THE TASK:
Reproduce every line of text in the records word for word, leaving the pictures out of your answer.

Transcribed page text
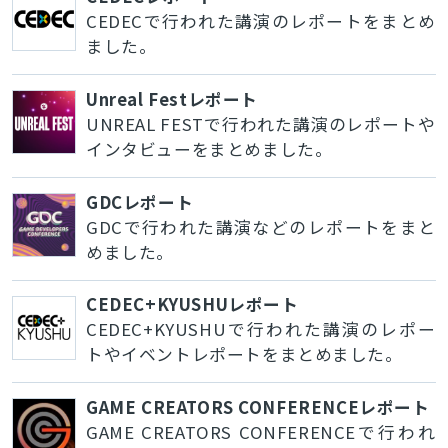
CEDECで行われた講演のレポートをまとめ
ました。
Unreal Festレポート
UNREAL FESTで行われた講演のレポートや
インタビューをまとめました。
GDCレポート
GDCで行われた講演などのレポートをまと
めました。
CEDEC+KYUSHUレポート
CEDEC+KYUSHUで行われた講演のレポー
トやイベントレポートをまとめました。
GAME CREATORS CONFERENCEレポート
GAME CREATORS CONFERENCEで行われ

EXERCISE ANSWER:
CEDECで行われた講演のレポートをまとめ
ました。
Unreal Festレポート
UNREAL FESTで行われた講演のレポートや
インタビューをまとめました。
GDCレポート
GDCで行われた講演などのレポートをまと
めました。
CEDEC+KYUSHUレポート
CEDEC+KYUSHUで行われた講演のレポー
トやイベントレポートをまとめました。
GAME CREATORS CONFERENCEレポート
GAME CREATORS CONFERENCEで行われ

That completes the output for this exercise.